08-14-2008 01:43 PM
08-15-2008 05:04 PM - edited 08-15-2008 05:05 PM
Hello Jane,
From what you've detailed here it sounds like the change detection clock that you're exporting and importing on RTSI2 is either generating the 2 pulses fast enough that the counter input can't register both pulses or it is only sending a single pulse. If you have an oscilloscope available I would recommend exporting this clock to a PFI line so that you can scope the trigger to see if both pulses are being generated or if only a single pulse is being generated.
Also, rather than using the first counter to generate a 20 MHz clock you can just specify the 20MHz time base and the source for your count events task and achieve the same result (a 20 MHz count) with a single counter. Let me know what you find and then we can work on a solution for this issue.
If this is a hardware limitation it may be difficult to determine exactly what order and when each change happens since all events are registered without regard for the specific line, but we'll see what we can do. If you don't have an oscilloscope available let me know--I should be able to try this out sometime Monday.
Cheers,
08-17-2008 01:54 PM
Hello Brooks,
I exported the change detection clock to a PFI line and looked at it on a scope. I can only see one pulse, and it is about 150 nano seconds wide. (It looks the same as a signal that is created when I put a square wave into only 1 of the DI lines.) The M series user manual says that the DAQ devices synchronize each DI input signal to the 80 MHz sample clock and sends it to the change detectors. At 80 MHz, that is only 12.5 nanoseconds per clock cycle. Maybe there were sometimes 2 pulses but they
overlapped. I don't really know how the change detection sorts out the signals. I mean, how does it actually process the
changes when the data are 9,0,9,0,9,0, etc, as in my example above?

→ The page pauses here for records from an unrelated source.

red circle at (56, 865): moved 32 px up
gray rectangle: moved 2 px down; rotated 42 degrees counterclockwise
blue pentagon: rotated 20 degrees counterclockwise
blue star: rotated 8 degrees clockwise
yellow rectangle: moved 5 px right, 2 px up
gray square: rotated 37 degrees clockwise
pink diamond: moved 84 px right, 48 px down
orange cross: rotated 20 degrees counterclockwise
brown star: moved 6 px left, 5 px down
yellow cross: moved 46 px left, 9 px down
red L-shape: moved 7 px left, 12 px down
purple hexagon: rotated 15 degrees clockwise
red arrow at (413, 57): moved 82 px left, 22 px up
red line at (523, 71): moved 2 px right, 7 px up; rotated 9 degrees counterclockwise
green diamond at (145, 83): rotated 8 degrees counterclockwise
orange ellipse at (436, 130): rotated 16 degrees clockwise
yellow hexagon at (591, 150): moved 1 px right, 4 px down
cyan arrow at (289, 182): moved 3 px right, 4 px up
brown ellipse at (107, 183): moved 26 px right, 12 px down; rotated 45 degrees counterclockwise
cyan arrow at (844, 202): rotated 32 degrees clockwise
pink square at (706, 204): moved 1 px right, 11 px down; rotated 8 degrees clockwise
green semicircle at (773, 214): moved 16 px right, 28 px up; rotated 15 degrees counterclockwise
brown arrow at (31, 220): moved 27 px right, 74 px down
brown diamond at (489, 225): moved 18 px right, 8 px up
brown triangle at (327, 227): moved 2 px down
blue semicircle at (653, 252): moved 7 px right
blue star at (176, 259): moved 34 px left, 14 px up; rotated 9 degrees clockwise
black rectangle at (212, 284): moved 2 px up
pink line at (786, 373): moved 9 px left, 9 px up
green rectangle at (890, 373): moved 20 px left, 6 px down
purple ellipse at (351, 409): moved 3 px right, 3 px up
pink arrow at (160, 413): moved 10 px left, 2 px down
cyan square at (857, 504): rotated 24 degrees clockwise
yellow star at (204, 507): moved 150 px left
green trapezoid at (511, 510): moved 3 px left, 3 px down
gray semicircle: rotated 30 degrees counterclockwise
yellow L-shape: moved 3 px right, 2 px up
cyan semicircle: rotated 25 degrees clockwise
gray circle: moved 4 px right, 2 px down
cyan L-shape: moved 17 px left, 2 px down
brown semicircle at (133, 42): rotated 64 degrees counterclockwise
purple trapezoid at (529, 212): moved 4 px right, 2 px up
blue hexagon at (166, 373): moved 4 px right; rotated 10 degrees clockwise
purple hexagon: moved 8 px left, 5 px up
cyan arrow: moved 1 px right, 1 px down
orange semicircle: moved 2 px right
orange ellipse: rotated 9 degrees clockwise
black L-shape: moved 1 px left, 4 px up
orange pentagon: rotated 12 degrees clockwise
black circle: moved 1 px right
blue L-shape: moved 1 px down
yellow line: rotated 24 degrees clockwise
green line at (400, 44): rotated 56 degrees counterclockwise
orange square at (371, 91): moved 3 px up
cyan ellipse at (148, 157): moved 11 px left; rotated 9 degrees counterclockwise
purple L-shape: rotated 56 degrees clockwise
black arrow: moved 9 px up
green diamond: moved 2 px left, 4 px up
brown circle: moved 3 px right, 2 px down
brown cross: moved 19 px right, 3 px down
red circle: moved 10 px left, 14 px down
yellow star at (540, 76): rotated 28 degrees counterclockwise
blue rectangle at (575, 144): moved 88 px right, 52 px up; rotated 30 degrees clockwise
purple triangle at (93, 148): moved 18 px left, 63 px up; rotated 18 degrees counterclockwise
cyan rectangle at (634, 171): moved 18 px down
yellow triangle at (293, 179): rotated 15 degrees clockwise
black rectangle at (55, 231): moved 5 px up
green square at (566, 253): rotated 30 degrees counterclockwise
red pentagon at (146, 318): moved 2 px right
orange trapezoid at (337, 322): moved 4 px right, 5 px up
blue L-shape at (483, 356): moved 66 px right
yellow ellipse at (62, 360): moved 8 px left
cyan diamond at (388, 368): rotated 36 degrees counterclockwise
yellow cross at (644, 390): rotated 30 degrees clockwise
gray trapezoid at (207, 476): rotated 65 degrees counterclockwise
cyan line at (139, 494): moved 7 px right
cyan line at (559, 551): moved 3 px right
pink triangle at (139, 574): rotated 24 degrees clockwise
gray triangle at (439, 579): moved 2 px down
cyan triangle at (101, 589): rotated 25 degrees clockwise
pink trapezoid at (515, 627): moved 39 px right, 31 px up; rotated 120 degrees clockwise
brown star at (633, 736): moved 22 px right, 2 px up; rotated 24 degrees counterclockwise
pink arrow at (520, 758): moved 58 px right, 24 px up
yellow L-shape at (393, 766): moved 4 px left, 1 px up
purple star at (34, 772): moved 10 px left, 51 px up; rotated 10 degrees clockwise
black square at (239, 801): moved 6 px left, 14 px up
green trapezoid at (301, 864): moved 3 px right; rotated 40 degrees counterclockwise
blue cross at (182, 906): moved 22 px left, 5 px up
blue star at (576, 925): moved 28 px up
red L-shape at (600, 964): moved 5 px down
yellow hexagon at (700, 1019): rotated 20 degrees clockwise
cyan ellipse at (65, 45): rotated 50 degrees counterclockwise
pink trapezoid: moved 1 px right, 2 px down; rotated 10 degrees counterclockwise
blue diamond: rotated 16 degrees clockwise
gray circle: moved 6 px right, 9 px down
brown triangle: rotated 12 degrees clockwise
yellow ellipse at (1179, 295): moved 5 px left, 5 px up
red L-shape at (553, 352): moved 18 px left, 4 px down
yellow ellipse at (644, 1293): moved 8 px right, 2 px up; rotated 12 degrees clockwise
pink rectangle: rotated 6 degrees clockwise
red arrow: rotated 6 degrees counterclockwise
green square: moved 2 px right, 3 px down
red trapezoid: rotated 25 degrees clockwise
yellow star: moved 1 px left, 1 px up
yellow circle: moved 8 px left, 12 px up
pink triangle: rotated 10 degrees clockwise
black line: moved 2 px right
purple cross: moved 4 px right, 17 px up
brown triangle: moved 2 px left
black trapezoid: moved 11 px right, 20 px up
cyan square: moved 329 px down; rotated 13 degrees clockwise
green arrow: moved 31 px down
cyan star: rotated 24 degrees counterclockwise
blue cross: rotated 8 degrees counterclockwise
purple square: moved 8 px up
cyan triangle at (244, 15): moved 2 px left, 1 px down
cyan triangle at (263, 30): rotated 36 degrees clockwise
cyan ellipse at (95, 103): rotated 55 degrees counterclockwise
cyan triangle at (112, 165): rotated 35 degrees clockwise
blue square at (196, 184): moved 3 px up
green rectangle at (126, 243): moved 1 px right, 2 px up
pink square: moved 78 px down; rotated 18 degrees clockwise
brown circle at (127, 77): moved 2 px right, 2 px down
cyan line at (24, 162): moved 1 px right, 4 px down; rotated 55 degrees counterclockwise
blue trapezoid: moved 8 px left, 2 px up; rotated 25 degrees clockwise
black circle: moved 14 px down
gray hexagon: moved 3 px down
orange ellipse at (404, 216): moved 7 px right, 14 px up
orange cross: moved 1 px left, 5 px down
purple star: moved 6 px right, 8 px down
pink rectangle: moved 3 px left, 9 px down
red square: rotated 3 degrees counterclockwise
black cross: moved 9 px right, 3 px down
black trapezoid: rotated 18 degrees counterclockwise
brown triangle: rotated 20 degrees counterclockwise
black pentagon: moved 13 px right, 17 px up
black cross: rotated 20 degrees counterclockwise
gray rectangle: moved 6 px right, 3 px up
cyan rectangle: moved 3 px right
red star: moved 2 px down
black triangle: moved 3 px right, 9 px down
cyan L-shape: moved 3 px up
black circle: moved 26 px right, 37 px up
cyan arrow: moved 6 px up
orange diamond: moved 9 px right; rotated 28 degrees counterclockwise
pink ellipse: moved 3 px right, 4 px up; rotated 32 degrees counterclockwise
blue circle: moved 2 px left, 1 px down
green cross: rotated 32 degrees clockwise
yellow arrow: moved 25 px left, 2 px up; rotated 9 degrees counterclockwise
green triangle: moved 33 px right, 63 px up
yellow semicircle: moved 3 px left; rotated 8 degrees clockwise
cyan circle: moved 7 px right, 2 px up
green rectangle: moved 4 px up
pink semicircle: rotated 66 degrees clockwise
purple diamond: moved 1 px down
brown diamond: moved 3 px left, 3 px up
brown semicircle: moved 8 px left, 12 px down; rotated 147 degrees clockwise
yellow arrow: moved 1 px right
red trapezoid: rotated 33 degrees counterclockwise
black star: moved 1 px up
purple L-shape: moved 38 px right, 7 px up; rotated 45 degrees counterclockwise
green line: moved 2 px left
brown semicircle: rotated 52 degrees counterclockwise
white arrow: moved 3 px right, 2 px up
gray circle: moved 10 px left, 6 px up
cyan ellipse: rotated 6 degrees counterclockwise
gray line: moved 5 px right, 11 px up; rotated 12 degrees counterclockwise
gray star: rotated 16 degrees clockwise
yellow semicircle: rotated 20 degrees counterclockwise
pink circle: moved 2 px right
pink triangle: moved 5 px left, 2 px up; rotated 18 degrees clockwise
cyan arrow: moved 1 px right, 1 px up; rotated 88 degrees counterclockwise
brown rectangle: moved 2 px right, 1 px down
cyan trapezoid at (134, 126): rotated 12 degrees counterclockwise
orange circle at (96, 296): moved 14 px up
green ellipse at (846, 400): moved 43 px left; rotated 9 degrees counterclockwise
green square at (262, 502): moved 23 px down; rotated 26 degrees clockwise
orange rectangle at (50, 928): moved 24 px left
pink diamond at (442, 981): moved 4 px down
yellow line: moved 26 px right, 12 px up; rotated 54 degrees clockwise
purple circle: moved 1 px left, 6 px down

For my purposes, it would not matter if it stored simultaneous changes of 2 DI lines as a single 32 bit word or as separate events that had slightly different time stamps. That is , if the time stamps are even a few microseconds apart that would be
good enough. But I need to have a timestamp for each change that is reported, otherwise the data can't be used at all.
If there were a way of detecting changes by using a slower clock than the 80 MHz timebase, that might resolve this for me.